I laugh, but it's not as enjoyable since I'm shivering so bad, that I can't form a sentence.

It's pathetic. Why did I ever stop being a Tennessee kid?

We go inside and wave goodbye. I walk to biology and set my backpack down at the side of my chair, folding my hands together neatly on the desk. The bell rings and Mrs. Glick walks into the room, hugging a stack of papers close to her chest. She is a tall blonde woman with a baby bump and a bright smile. "Good morning!" she calls from behind the mass of papers. She leans onto her desk and lies them on top, clapping off her hands and facing us. "Okay, so before we get started—"

There's a light knock on the door and Hillary Trent pokes her head inside. "Um, Mrs. Glick?" she hisses across the classroom.

Mrs. Glick claps her palm to her forehead. "Silly me!" she says, waving Hillary inside. Hillary side-eyes me hard as she shuffles in, followed by a bunch of other student council kids. "I forgot the student council has some announcements before we begin."

Hillary nods and looks back to the door as Julian walks in, flipping through a number of papers. She clears her throat as Julian almost bumps into a desk in the front row. He looks up with a start and awkwardly makes immediate eye contact with me. I feel antsy and squirm in my seat uncomfortably as he stammers to himself. "Um, yes, sorry, guys," he says quietly. I hate that I've caught him off guard. Whenever he's nervous, he gets like this. Clammy, stuttery, and clumsy. I don't want to throw him off.

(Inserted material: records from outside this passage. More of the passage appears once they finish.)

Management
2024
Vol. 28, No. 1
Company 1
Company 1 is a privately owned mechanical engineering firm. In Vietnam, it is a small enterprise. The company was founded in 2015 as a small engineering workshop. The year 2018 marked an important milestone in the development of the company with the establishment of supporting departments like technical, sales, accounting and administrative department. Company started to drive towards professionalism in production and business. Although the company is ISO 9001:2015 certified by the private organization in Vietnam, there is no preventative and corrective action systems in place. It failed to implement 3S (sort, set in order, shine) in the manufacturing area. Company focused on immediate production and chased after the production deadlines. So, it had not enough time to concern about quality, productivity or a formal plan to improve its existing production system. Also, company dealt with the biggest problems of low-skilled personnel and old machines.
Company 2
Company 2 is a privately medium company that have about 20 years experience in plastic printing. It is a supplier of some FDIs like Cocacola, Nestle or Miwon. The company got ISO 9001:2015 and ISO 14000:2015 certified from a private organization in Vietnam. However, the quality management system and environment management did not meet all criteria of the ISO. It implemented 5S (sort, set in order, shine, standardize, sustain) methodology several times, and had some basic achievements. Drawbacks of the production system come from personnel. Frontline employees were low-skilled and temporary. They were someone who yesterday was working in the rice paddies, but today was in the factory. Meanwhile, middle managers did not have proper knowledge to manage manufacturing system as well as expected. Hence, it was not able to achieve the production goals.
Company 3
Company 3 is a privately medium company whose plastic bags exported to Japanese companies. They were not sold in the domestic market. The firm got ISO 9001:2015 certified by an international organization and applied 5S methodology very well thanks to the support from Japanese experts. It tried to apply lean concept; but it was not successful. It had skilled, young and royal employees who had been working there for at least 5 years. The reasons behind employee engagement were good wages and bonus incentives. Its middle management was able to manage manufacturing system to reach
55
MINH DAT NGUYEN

The least I want to do is be able to smile at him without getting a glare in return.

I've tried.

He clears his throat. "Hillary?"

Hillary and another kid nod and reveal a bright poster. It's decorated with various colors and snippets of magazines and just plain old construction paper. I read the letters on the top that read 'MAKE IT HAPPEN,' written in big block letters.

"As we're reaching the last two weeks of this brilliant school year," Julian says sharply, "we're putting the final images and pictures into the yearbook, and we're searching for your favorite moments with your besties—" He glances at me as he says it, but he jumps right back into it. It makes me smile seeing him regain his confidence. "—So either go find the old pics or make some new memories!"

"Make it happen!" Three of the younger members of the council harmonize.

The class claps awkwardly, but I clap the loudest. I realize that even if Julian and my relationship is over or will never be the same, I'm still so happy for everything that he accomplishes. No matter what beef we have, I'll always be happy for him and proud of him.

He notices my loud applause because he stares at me for about five seconds as the rest of the council files out of the room, heading to the next class to announce. He looks at me, but his expression isn't mad like it has been, it's just solemn. Sober. Composed.

I furrow my eyebrows, trying to show him how I feel without saying anything. He blinks and looks a little confused, but not with me, with himself. Hillary hands him the poster and guides him out of the classroom. He glances at me once more before he disappears into the hallway.

Mrs. Glick smiles as the door shuts softly. "Make sure you get those pictures with your friends, everyone!" she says cheerfully.

I will.

I'm getting my best friend back.

Even if things never are the same.

Even if they never go back to the way they were.

But you know what?

It won't. Even if we make up and work things out, I know our friendship will never be the same. But that doesn't mean that it will be bad. It could change for the better, you just never know until you take a leap and plunge into the unknown.